GOAL OF THE EXERCISE: Nothing but the lines from the one with "Identify the thing boxed at [97,310,116,326]." through the final line of the entries below should be written out, each exactly as given.

MATERIAL FOR THIS TASK:
+++

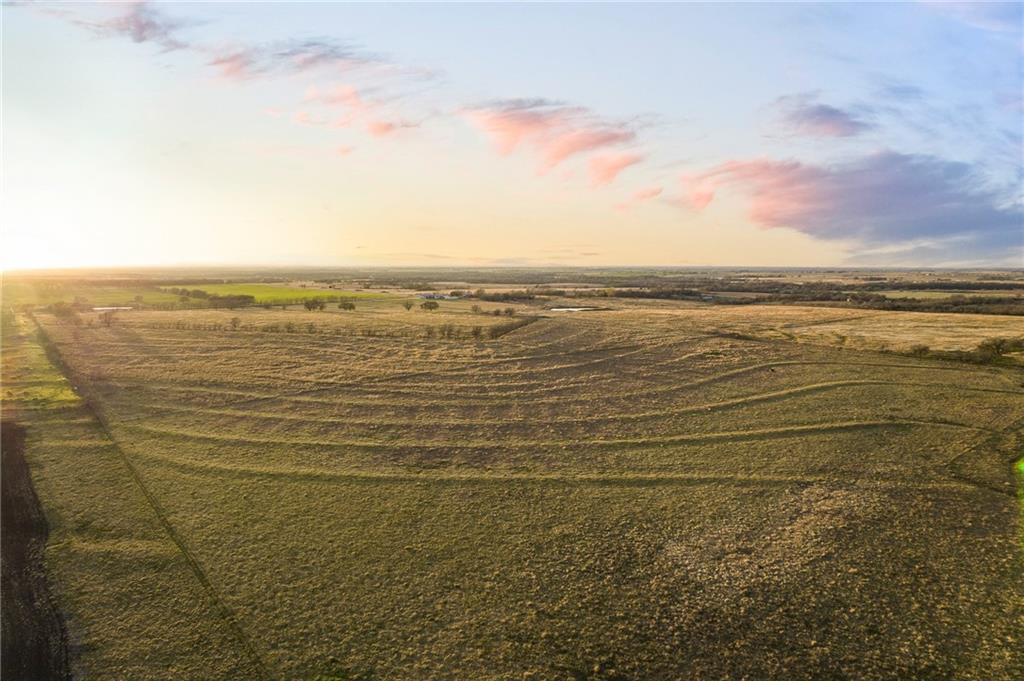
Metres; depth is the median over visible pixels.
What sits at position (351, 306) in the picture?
tree
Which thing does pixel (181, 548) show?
dirt track
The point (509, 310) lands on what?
tree
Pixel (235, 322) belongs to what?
tree
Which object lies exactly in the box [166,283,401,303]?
green field
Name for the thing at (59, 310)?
tree
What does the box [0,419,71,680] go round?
plowed field
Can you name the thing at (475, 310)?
tree
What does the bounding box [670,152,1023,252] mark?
cloud
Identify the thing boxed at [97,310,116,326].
tree
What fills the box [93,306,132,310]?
pond
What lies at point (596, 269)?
plain
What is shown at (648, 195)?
cloud
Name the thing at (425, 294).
building
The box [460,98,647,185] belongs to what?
cloud
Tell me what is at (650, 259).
sky
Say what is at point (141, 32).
cloud
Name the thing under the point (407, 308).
tree
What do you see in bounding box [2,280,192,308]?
green field
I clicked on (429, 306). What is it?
tree
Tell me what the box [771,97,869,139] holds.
cloud
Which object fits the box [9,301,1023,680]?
field
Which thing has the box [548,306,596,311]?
pond
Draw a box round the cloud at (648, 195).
[617,185,662,210]
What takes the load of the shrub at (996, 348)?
on the field at (255, 338)
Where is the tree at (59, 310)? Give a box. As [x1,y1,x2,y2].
[49,301,76,320]
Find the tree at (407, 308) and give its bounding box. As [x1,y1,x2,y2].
[402,300,413,311]
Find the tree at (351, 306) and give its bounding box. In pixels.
[338,300,355,310]
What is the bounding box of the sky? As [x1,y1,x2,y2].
[0,0,1023,268]
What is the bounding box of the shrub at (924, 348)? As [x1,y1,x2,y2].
[909,343,930,357]
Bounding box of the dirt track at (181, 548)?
[39,312,270,678]
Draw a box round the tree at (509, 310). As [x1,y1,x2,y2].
[502,306,515,316]
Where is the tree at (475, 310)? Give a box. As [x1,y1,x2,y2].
[471,303,482,314]
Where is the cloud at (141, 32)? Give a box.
[90,0,185,47]
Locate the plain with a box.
[0,265,1022,314]
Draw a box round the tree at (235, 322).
[229,316,240,329]
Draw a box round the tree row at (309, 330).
[143,317,531,339]
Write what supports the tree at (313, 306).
on the field at (255, 338)
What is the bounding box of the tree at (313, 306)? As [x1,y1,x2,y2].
[303,298,324,311]
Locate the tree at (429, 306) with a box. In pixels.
[420,300,438,311]
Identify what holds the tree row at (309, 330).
on the field at (255, 338)
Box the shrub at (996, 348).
[976,335,1023,358]
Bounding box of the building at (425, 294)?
[417,291,455,300]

+++

SOLVED PROBLEM:
Identify the thing boxed at [97,310,116,326].
tree
What fills the box [93,306,132,310]?
pond
What lies at point (596, 269)?
plain
What is shown at (648, 195)?
cloud
Name the thing at (425, 294).
building
The box [460,98,647,185] belongs to what?
cloud
Tell me what is at (650, 259).
sky
Say what is at point (141, 32).
cloud
Name the thing under the point (407, 308).
tree
What do you see in bounding box [2,280,192,308]?
green field
I clicked on (429, 306). What is it?
tree
Tell me what the box [771,97,869,139] holds.
cloud
Which object fits the box [9,301,1023,680]?
field
Which thing has the box [548,306,596,311]?
pond
Draw a box round the cloud at (648, 195).
[617,185,662,210]
What takes the load of the shrub at (996, 348)?
on the field at (255, 338)
Where is the tree at (59, 310)? Give a box. As [x1,y1,x2,y2].
[49,301,76,320]
Find the tree at (407, 308) and give its bounding box. As [x1,y1,x2,y2].
[402,300,413,311]
Find the tree at (351, 306) and give its bounding box. In pixels.
[338,300,355,310]
What is the bounding box of the sky? As [x1,y1,x2,y2].
[0,0,1023,268]
What is the bounding box of the shrub at (924, 348)? As [x1,y1,x2,y2].
[909,343,930,357]
Bounding box of the dirt track at (181, 548)?
[39,312,270,678]
Draw a box round the tree at (509, 310). As [x1,y1,x2,y2].
[502,306,515,316]
Where is the tree at (475, 310)? Give a box. As [x1,y1,x2,y2].
[471,303,482,314]
Where is the cloud at (141, 32)? Give a box.
[90,0,185,47]
Locate the plain with a box.
[0,265,1022,314]
Draw a box round the tree at (235, 322).
[229,316,240,329]
Draw a box round the tree row at (309, 330).
[143,317,531,339]
Write what supports the tree at (313, 306).
on the field at (255, 338)
What is the bounding box of the tree at (313, 306)? As [x1,y1,x2,y2].
[303,298,324,311]
Locate the tree at (429, 306) with a box. In pixels.
[420,300,438,311]
Identify what holds the tree row at (309, 330).
on the field at (255, 338)
Box the shrub at (996, 348).
[976,335,1023,358]
Bounding box of the building at (425, 294)?
[417,291,455,300]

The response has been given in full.